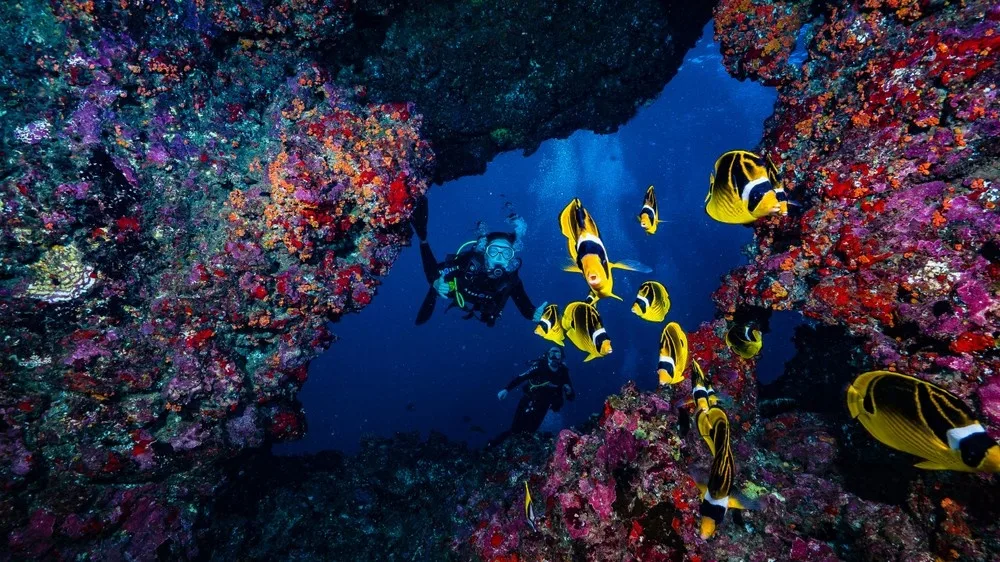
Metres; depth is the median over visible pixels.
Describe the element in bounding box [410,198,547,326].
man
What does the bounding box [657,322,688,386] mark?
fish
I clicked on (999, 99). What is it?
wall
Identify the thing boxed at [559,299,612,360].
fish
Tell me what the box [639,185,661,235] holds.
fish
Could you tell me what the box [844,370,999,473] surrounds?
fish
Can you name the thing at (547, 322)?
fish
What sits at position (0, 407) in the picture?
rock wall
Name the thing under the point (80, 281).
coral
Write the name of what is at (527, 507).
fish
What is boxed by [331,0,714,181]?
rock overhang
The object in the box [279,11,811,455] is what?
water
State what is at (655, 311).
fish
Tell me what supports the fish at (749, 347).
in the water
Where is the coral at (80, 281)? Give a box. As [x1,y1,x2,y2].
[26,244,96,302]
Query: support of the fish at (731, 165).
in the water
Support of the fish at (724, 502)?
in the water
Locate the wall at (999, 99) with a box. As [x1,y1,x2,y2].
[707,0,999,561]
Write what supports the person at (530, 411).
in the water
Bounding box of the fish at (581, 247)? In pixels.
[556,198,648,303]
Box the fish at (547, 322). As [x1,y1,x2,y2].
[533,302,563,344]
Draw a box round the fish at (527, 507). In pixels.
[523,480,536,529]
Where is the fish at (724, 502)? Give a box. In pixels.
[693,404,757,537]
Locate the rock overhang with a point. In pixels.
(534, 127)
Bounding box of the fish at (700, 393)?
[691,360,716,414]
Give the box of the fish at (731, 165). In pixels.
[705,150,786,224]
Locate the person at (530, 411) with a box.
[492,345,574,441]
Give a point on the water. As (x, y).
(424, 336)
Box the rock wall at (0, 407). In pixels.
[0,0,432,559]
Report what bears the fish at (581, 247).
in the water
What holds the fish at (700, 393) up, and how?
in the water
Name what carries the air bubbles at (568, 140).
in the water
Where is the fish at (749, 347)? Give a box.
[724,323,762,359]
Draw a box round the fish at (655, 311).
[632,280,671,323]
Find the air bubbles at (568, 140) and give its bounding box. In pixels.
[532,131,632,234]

================

§ What this task involves: Write out, without alteration, the line that contains "Give the box" and all subsequent lines down to the end of the data above.

§ Expected output:
Give the box of the fish at (731, 165). In pixels.
[705,150,786,224]
Locate the person at (530, 411) with a box.
[492,345,574,441]
Give a point on the water. As (x, y).
(424, 336)
Box the rock wall at (0, 407). In pixels.
[0,0,432,559]
Report what bears the fish at (581, 247).
in the water
What holds the fish at (700, 393) up, and how?
in the water
Name what carries the air bubbles at (568, 140).
in the water
Where is the fish at (749, 347)? Give a box.
[724,323,762,359]
Draw a box round the fish at (655, 311).
[632,280,671,323]
Find the air bubbles at (568, 140) and give its bounding box. In pixels.
[532,131,632,234]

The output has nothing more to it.